Goal A —
Copy out the piece about poets word for word, in full.

Selected passage —
Okay, this is for all you lonely people out there, who are pleasantly insane, and commonly misunderstood.
There are others such as yourself in the world, and you will usually find them in unlikely and unexpected places, probably doing something obscene-Or at the very least- strange.
They are commonly refered to as “poets”. They are a rare and elusive species, who prefer to nest in quiet, undisturbed environments, removed from the bustle of other life forms. They can most easily be found lurking around the fringes of society with a thoughtful little frown, or inside shadowy coffee shops, fiercely sending the ‘antisocial’ vibe at anyone who gets too close to their notebook.
The poet can easily be distinguished from your more common species of “weirdo” by their vocabulary, and all of their incomprehensible rambling will probably rhyme.
They are rarely seen running in packs, because they require the company of those who see reality as optional and relative ( we all know it’s not the 70’s anymore), and will likely say something poetic to a “normal” person, just to scare them a bit.
Yes, the true poet is a dying breed, despite what you may have heard. However, there is still hope, there is a cure, and it requires only one small contribution from you.
Yes, YOU can save the planet from cookie-cutter normality and a nauseous excess of pink cell phones, SUV’s, shitty infomercials, and TV programs that lure you into watching until you realize they have less content then the government’s bank accounts.

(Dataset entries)
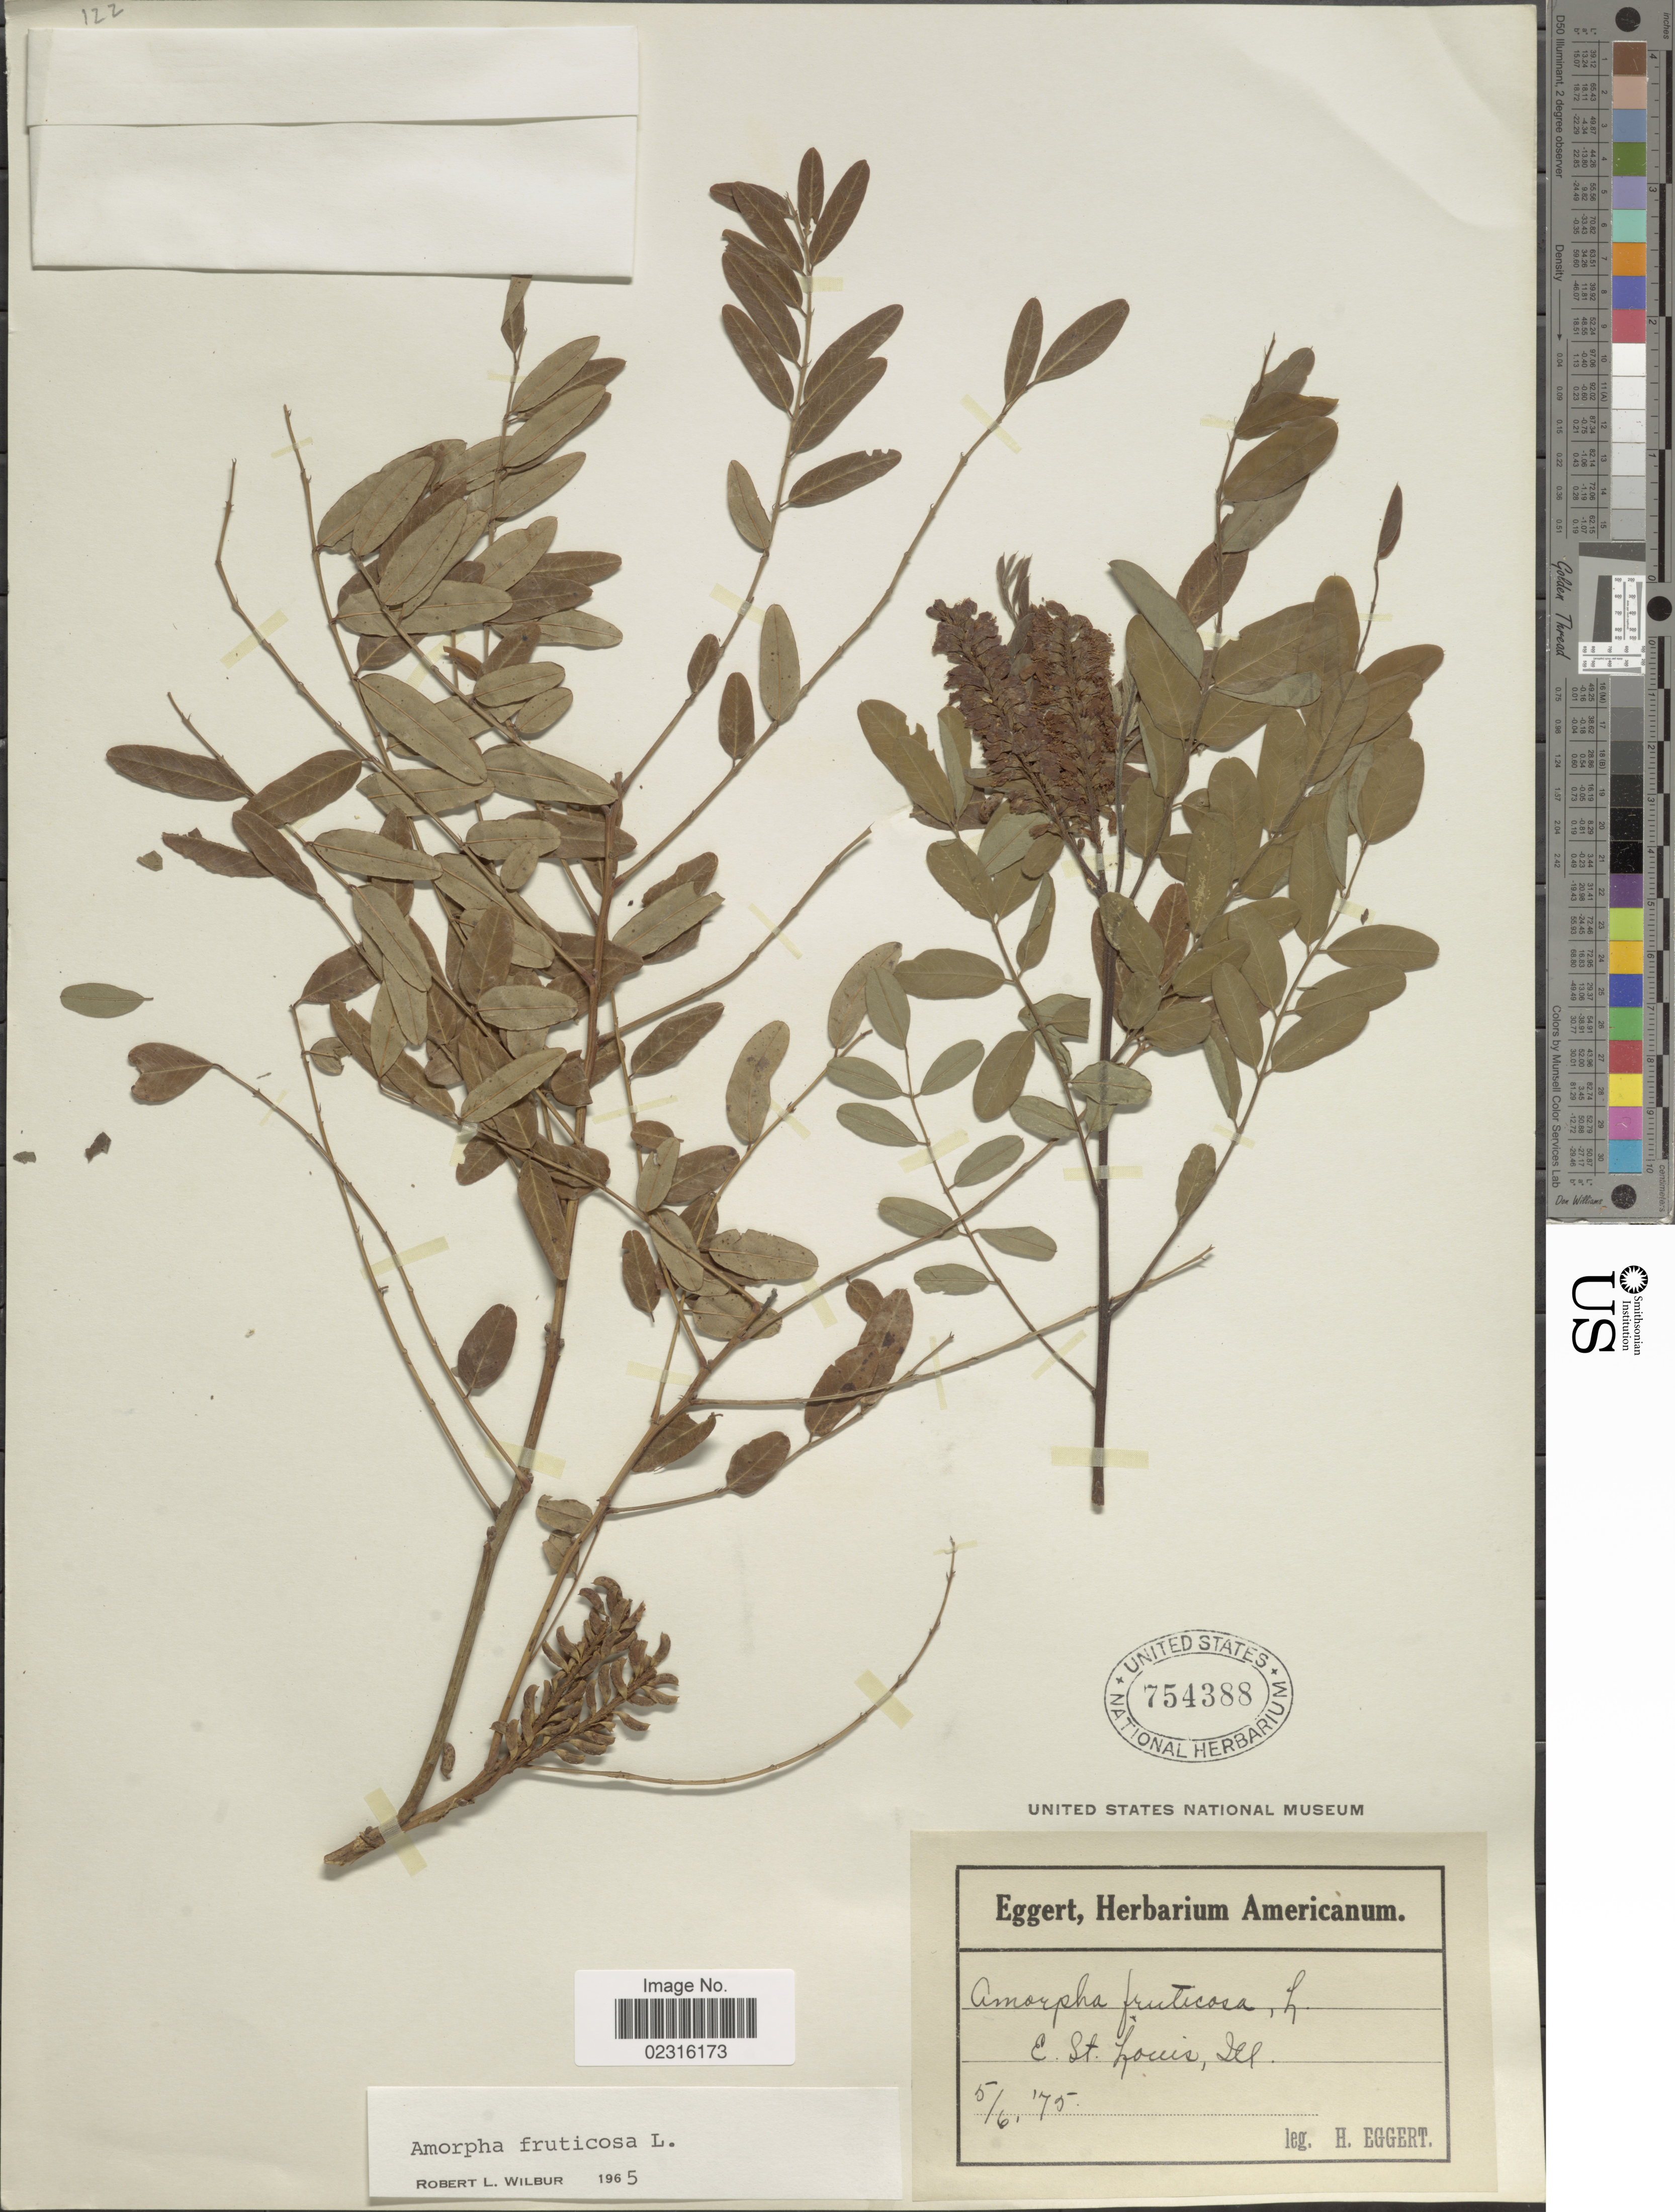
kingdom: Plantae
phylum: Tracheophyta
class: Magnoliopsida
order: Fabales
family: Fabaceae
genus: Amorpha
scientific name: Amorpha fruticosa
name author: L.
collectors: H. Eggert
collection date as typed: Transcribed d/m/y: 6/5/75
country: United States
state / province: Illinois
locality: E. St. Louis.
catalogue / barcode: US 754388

Goal B —
Rewrite the stretch of the records from the line containing "class: Magnoliopsida" through the end of the records, replacing "collectors" with "gatherers" and keeping everything else the same.

Full response A —
Okay, this is for all you lonely people out there, who are pleasantly insane, and commonly misunderstood.
There are others such as yourself in the world, and you will usually find them in unlikely and unexpected places, probably doing something obscene-Or at the very least- strange.
They are commonly refered to as “poets”. They are a rare and elusive species, who prefer to nest in quiet, undisturbed environments, removed from the bustle of other life forms. They can most easily be found lurking around the fringes of society with a thoughtful little frown, or inside shadowy coffee shops, fiercely sending the ‘antisocial’ vibe at anyone who gets too close to their notebook.
The poet can easily be distinguished from your more common species of “weirdo” by their vocabulary, and all of their incomprehensible rambling will probably rhyme.
They are rarely seen running in packs, because they require the company of those who see reality as optional and relative ( we all know it’s not the 70’s anymore), and will likely say something poetic to a “normal” person, just to scare them a bit.
Yes, the true poet is a dying breed, despite what you may have heard. However, there is still hope, there is a cure, and it requires only one small contribution from you.
Yes, YOU can save the planet from cookie-cutter normality and a nauseous excess of pink cell phones, SUV’s, shitty infomercials, and TV programs that lure you into watching until you realize they have less content then the government’s bank accounts.

Full response B —
class: Magnoliopsida
order: Fabales
family: Fabaceae
genus: Amorpha
scientific name: Amorpha fruticosa
name author: L.
gatherers: H. Eggert
collection date as typed: Transcribed d/m/y: 6/5/75
country: United States
state / province: Illinois
locality: E. St. Louis.
catalogue / barcode: US 754388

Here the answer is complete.